How to complete this task. Below are records to be repeated in full. Give them exactly.

Saved data entries.
-------------------------

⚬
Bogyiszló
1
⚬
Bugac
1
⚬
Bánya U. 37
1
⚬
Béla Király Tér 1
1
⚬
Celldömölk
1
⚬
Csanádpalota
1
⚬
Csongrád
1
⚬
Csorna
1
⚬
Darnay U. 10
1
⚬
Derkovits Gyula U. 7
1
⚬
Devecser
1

-------------------------

Response to the task.
⚬
Bogyiszló
1
⚬
Bugac
1
⚬
Bánya U. 37
1
⚬
Béla Király Tér 1
1
⚬
Celldömölk
1
⚬
Csanádpalota
1
⚬
Csongrád
1
⚬
Csorna
1
⚬
Darnay U. 10
1
⚬
Derkovits Gyula U. 7
1
⚬
Devecser
1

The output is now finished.